Survey: Wellington's Heart is in the Arts

30 May 2012

A new survey reconfirms Wellington as the Arts and Culture Capital, showing we attend more art events, more frequently than elsewhere in New Zealand.

The survey, commissioned by Creative New Zealand and Wellington City Council, also shows Wellingtonians were significantly more engaged with the arts online than others.

Mayor Celia Wade-Brown says: "These results show Wellingtonians value creativity - as participants and audience. As well has attending more arts events than most, we're also buying tickets to these events online or viewing the arts on the web more often compared to other New Zealanders - showing that arts and culture is part of every day life for our residents. More than half of our cosmopolitan population take part in the arts as well as a huge majority that value culture in the Capital"

The survey was carried out by Colmar Brunton for Creative New Zealand, with Wellington City Council commissioning further questions to gather specific local data.

Wellingtonians continue to show more support for the arts than other New Zealanders, with 94% agreeing that 'the arts are good for you' compared to 87% nationally.

The survey showed:

  • Wellington residents are frequent arts attendees, with 89% having attended at least one arts event in the past year, above the national average of 80% percent.
  • Wellington has more frequent attendees, with 45% attending more than 10 times, compared with 32% nationally.
  • Residents are significantly more engaged with the arts online than other New Zealanders - 49% have purchased a ticket online compared to 39% nationally and 63% having viewed an art form online compared to 51% nationally.
  • 80% of Wellingtonians consider their community would be poorer without the arts, compared with 69% nationally.
  • Wellingtonians' participation in the arts is consistent with the national average and younger Wellingtonians are much more involved, with 37 percent of 15 to 29-year-olds actively involved the past year, compared to just 23 per cent of over-30s.
  • 83% of residents consider creativity to be important to Wellington's identity as a city.

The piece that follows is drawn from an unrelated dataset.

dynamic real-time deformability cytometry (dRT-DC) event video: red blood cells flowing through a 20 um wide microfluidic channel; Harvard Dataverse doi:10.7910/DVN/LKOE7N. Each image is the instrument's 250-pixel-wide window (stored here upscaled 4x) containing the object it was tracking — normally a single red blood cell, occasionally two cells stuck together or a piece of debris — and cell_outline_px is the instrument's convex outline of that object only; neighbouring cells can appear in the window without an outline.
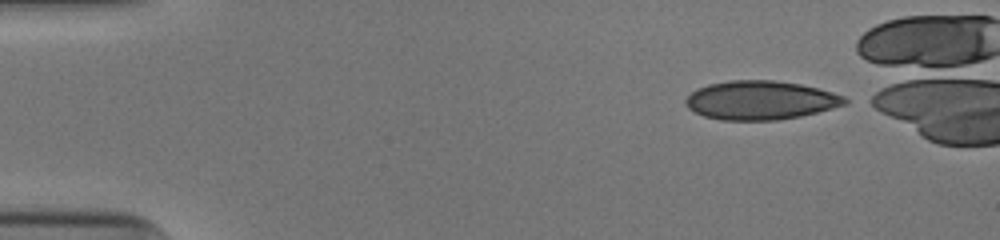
{"species": "human", "species_latin": "Homo sapiens", "temperature_condition": "cold", "stored_images_in_passage": 41, "camera_frame_rate_fps": 3000, "um_per_image_px": 0.085, "donor": {"sex": "male"}, "frame": {"image": 1, "passage_image": 1, "time_ms": 0.0, "image_size_px": [1000, 240], "cell_outline_px": [[848, 104], [800, 116], [776, 120], [720, 120], [704, 116], [688, 108], [684, 104], [684, 100], [696, 88], [708, 84], [728, 80], [772, 80], [800, 84], [832, 92], [844, 96], [848, 100]], "centroid_in_image_um": [64.61, 8.52], "position_along_channel_um": 20.4, "area_um2": 36.01}}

Councillor Ray Ahipene-Mercer, the Council's Arts and Culture portfolio leader, says the survey shows that even in tough times Wellingtonians still value the city's arts and culture.

"Since the global economy went downhill in 2008, it's been a challenging few years for Wellington but this survey confirms the city's residents are still getting out there and supporting the many diverse events in and around the city. A good example is this year's International Arts Festival where attendance was up 10% on the previous 2010 festival."